BEGIN Input
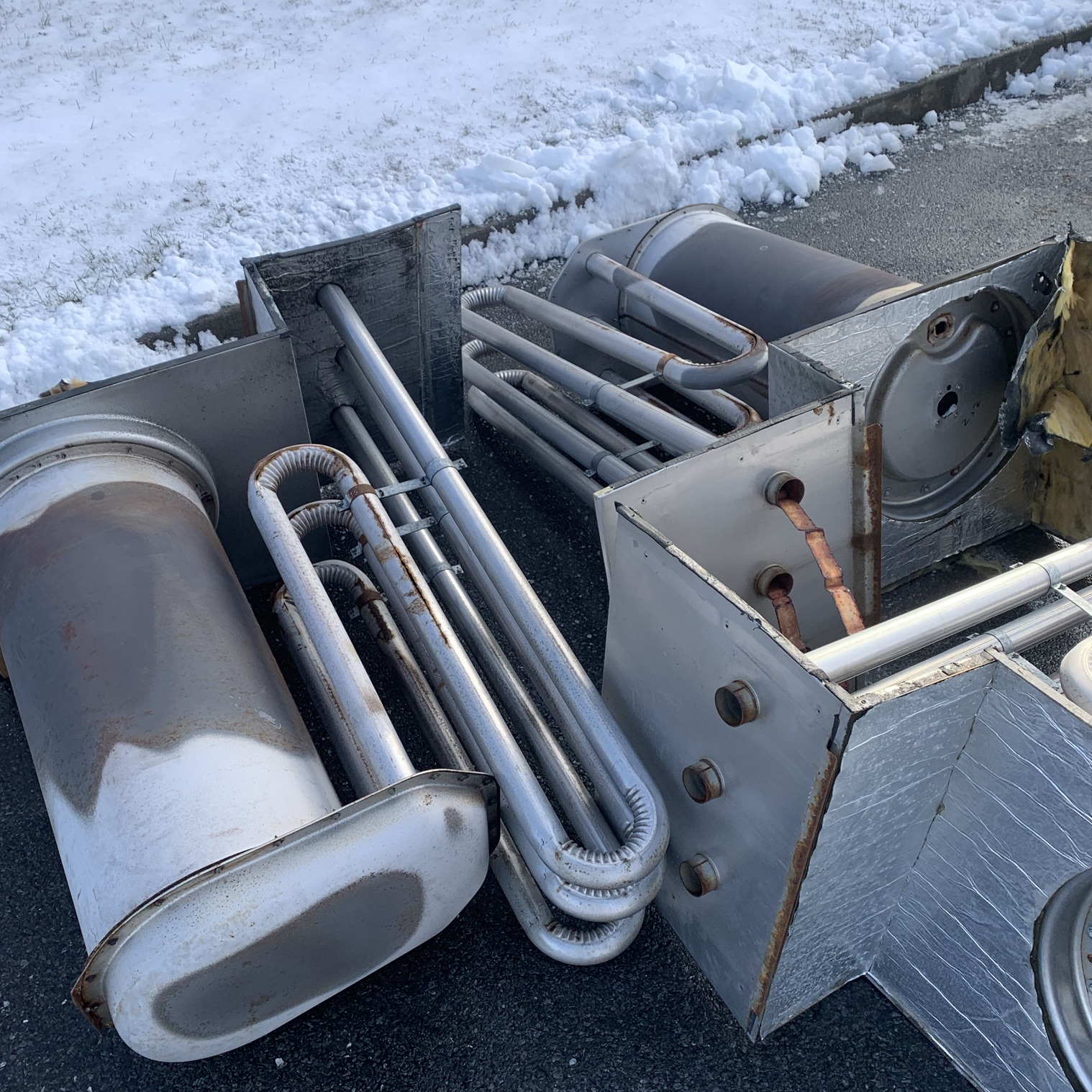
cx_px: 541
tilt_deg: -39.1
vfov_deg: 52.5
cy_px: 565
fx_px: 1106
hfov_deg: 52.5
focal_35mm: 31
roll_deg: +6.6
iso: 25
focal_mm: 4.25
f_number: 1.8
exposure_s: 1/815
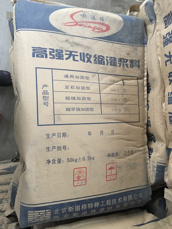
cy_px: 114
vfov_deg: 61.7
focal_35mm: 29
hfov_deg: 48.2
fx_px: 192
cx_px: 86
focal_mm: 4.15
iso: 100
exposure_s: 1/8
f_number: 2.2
END Input
BEGIN Input
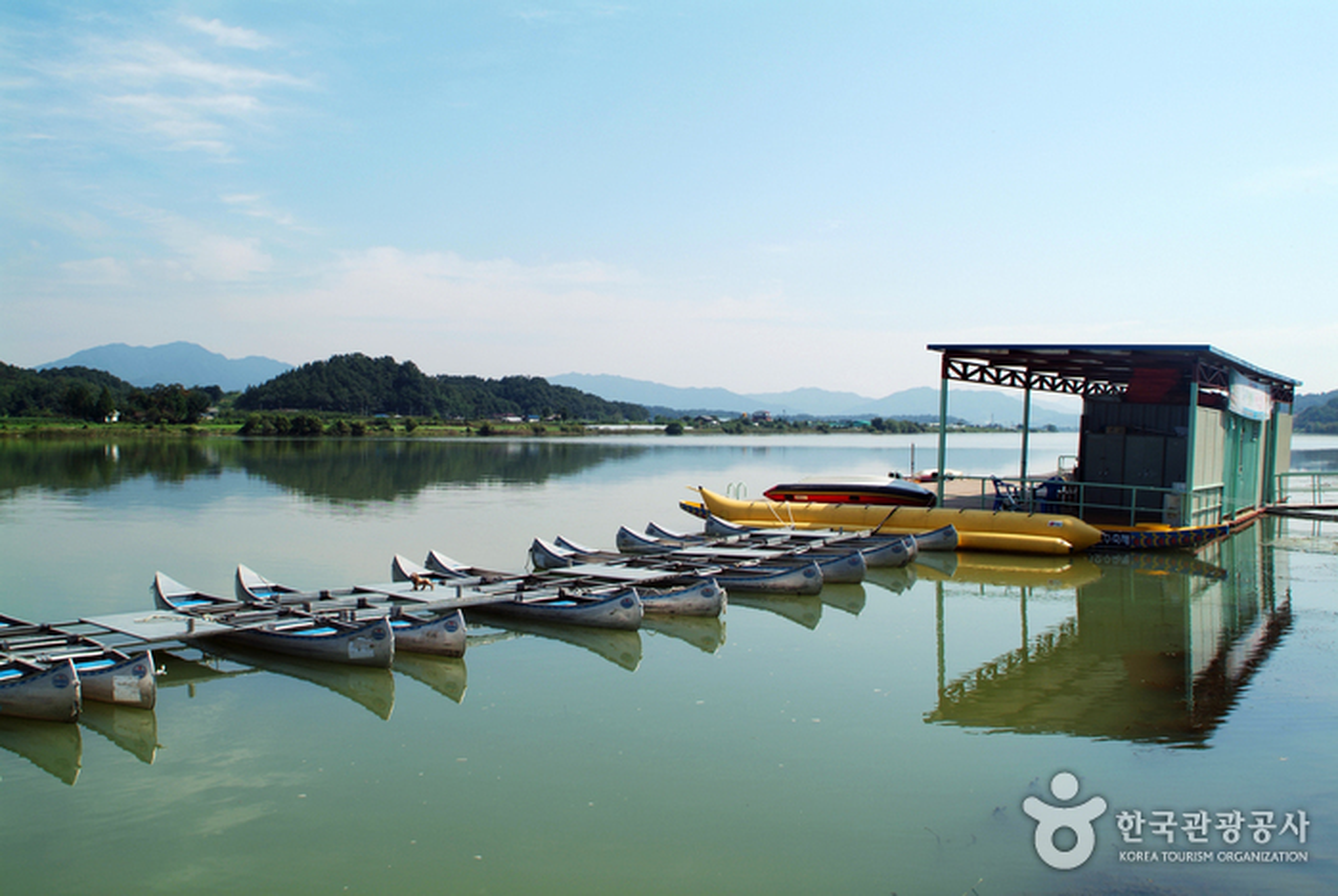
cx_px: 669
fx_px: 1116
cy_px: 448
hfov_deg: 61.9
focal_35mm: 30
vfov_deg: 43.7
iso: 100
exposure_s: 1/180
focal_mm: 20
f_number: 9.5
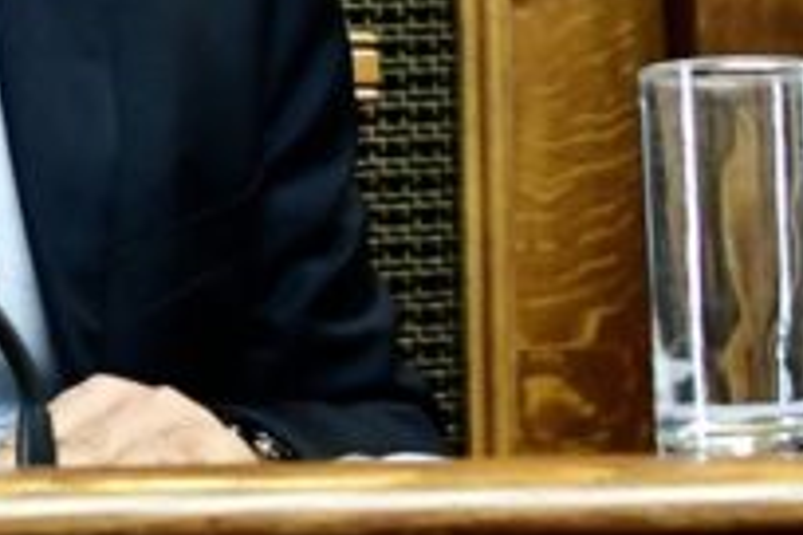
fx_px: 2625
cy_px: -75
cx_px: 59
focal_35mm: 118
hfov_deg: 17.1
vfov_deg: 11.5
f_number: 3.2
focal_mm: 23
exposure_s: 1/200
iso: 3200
END Input
BEGIN Input
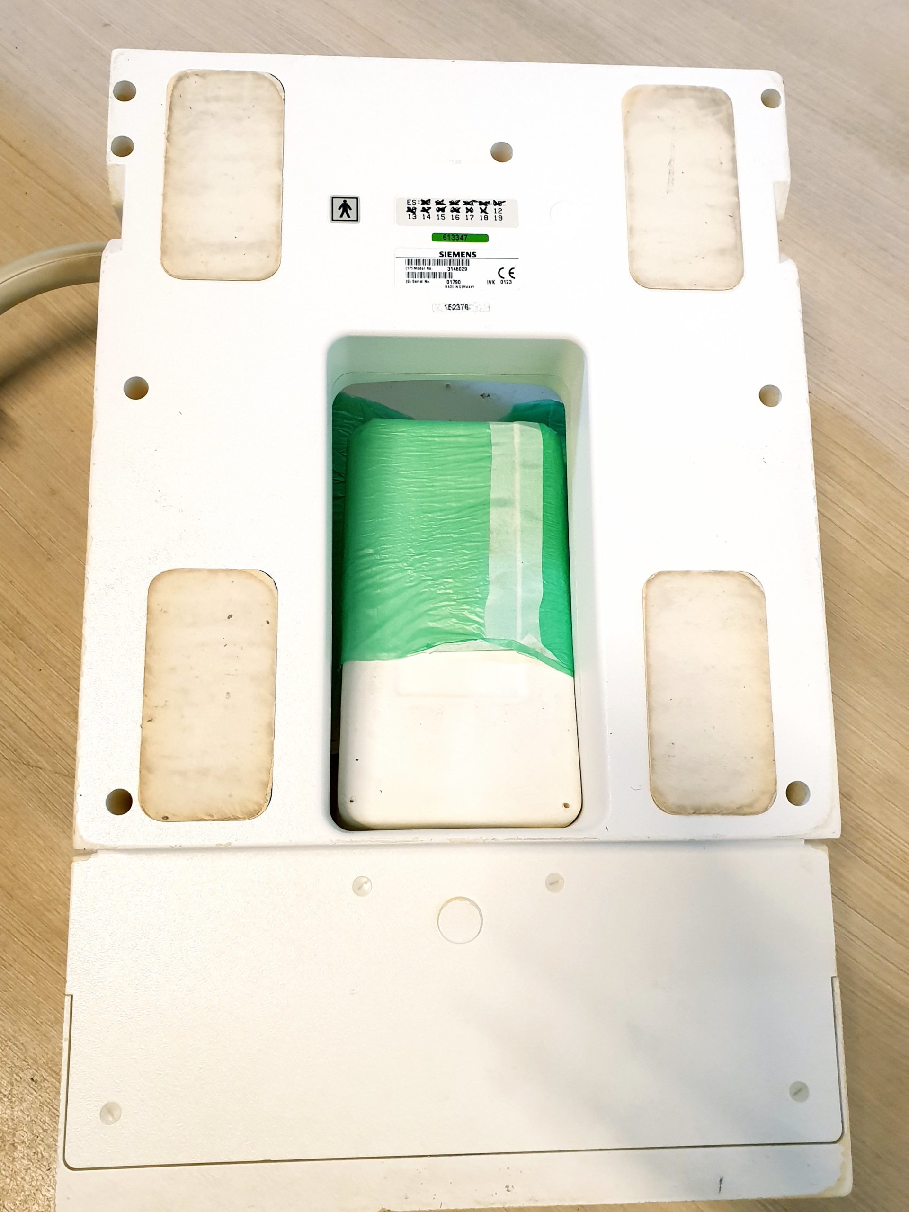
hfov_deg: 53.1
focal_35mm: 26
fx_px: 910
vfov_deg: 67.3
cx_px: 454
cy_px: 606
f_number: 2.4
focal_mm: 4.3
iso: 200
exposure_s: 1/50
END Input
Instructions to follow. Transcribe the lines above between the line holding "focal_35mm: 26" and the line holding "exposure_s: 1/50", inclusive, exactly as they stand and with nothing added.

Your response.
focal_35mm: 26
fx_px: 910
vfov_deg: 67.3
cx_px: 454
cy_px: 606
f_number: 2.4
focal_mm: 4.3
iso: 200
exposure_s: 1/50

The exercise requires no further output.